Мой друг, белый павлин, которого я сначала все носил на руках, стал теперь преуморительно бегать за мной всюду, требуя писком и комическим похлопыванием маленьких, едва растущих крыльев, чтобы я брал его на руки, когда он уставал. Я каждый день навещал Максу, один или с И., иногда – правда, редко – с Альвером, которому И. поручил часть ухода за Игоро. Бронский чаще всего проводил со мною время между чаем и ужином, а весь день он был занят каким-то сложным трудом по своей специальности, в котором хотел передать своим ученикам все, что открывал ему его гений артиста-творца.
Мои занятия в комнате Али шли успешно, настолько успешно, что И. дал мне изучать и арабский язык, так как мне очень хотелось понимать моего нового друга Зейхед-оглы и не страдать, надрываясь порою от смеха над его французской речью.
Каждый раз, когда я приходил в больницу к сестрам Алдаз и Александре, я неизменно встречался с братом Франциском.

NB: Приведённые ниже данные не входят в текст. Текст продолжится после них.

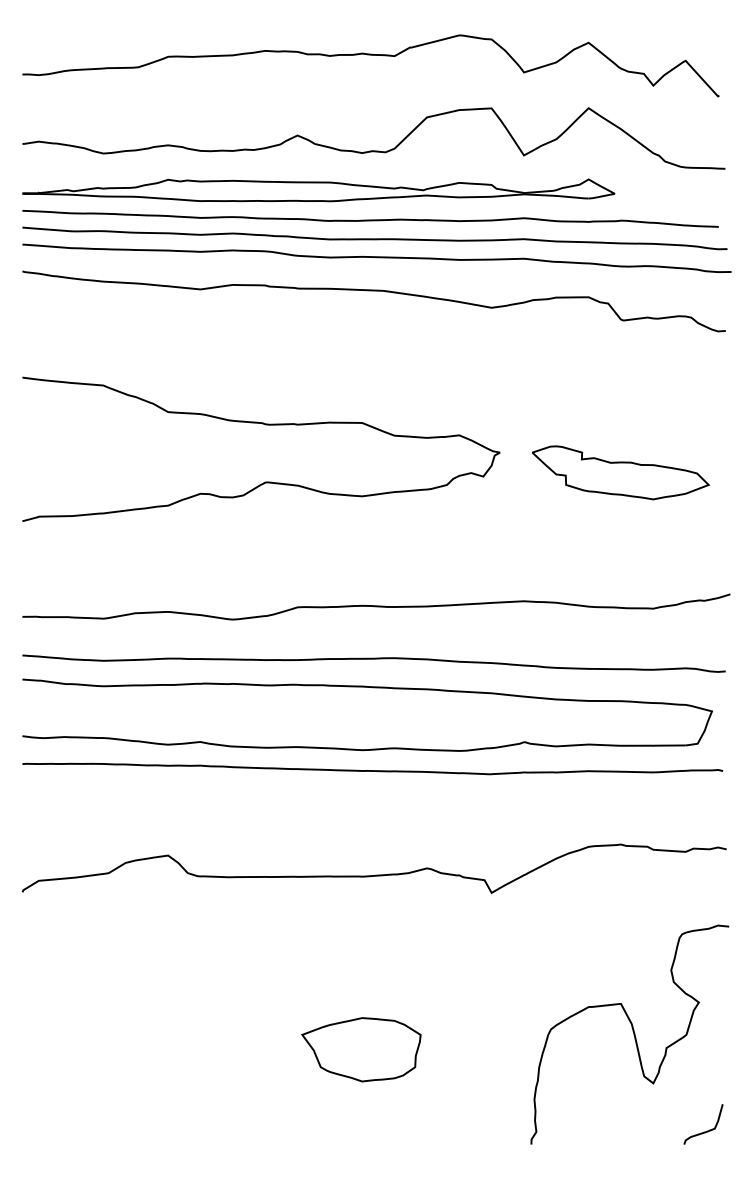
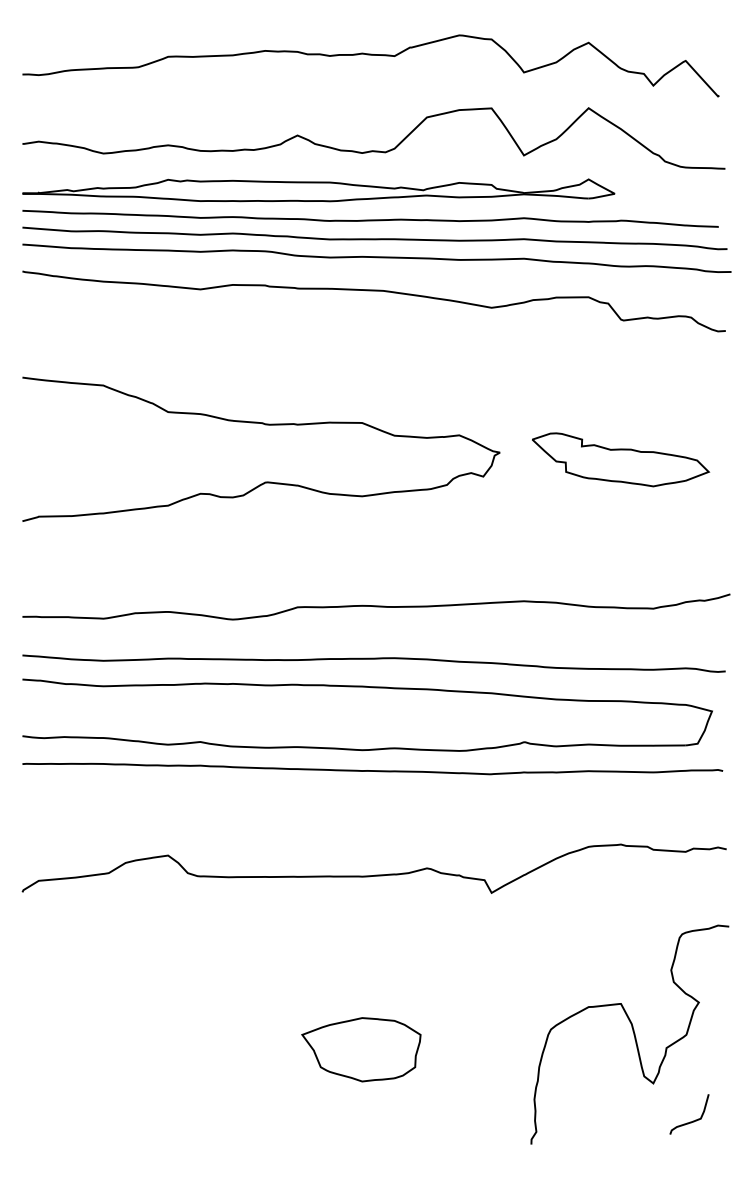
part at (621, 472) position: (621, 472) -> (621, 459)
curve at (704, 1131) position: (704, 1131) -> (690, 1121)
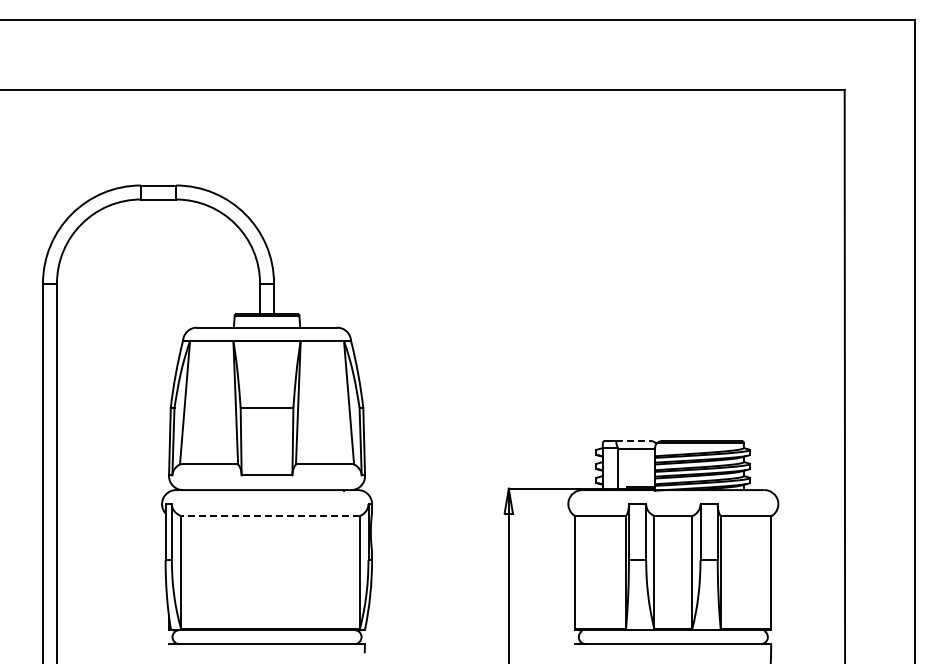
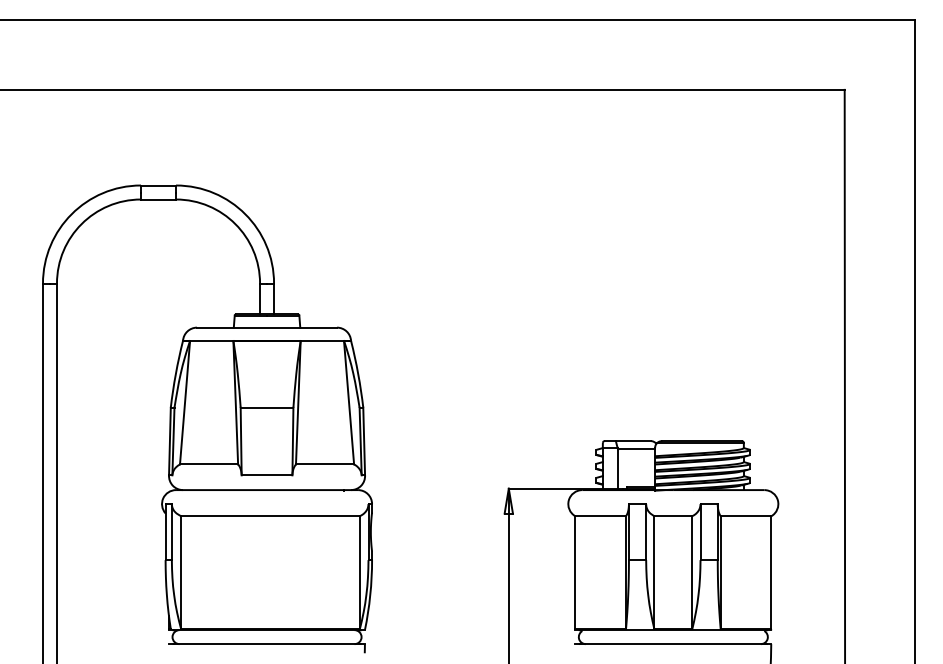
line at (634, 441): dashed -> solid
line at (270, 516): dashed -> solid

Он или гулял со мною по лесу, если был свободен, или звал с собой в аптеку, где готовил лекарства, и я ему помогал, или вводил меня в свою комнату, которая поразила меня своим видом, когда я ее увидел впервые. Из его балконного окна во втором этаже домика на опушке леса, где были срублены верхушки деревьев, открывался вид на дальние селения, была видна горная цепь, как и из комнаты Али. Три ряда идущих параллельно друг другу горных цепей, так называемые зеленые, самые низкие горы, покрытые травой и прекрасными деревьями, начинались сразу у долины. На них паслись стада, виднелись работавшие люди. За ними тянулся хребет бесплодных, так называемых черных гор, до которых можно было добраться, уже пересекши часть пустыни, и, наконец, снежный хребет, поражающий и ослепляющий, виден был во всей мощи и прелести из окна Франциска. Горы в этом месте делали полукольцо, напоминающее углубление амфитеатра, и на этот-то амфитеатр выходил балкон Франциска.
Комната? Разве можно подобрать слова, чтобы описать комнату Франциска? Или его самого? В комнате было несколько шкафов с книгами, небольшой стол странной формы, довольно узкий, высокий, из белого мрамора с очаровательными красными прожилками, такими многочисленными, что самый мрамор казался алым. Над столом висел большой крест из выпуклых красных камней. Когда луч солнца падал на него, он горел горячим теплым светом, точно смесь огня и крови, и часто привлекал мое внимание. Я часто думал, как прост и благороден этот крест, как пропорционален этот столик, но не мог решить, что же можно за ним делать. Писать? Высок. Есть? Малоудобен. Но сам хозяин так поглощал мое внимание, что у меня никак не было времени спросить Франциска, что он делает за своим высоким столом. В комнате стояли еще три креслица, если можно этим словом назвать три сиденья, какие, пожалуй, могли быть только у пещерных людей. Сложенные из стволов пальм и кож, грубые – и все же по-своему красивые, они были удобны для сиденья.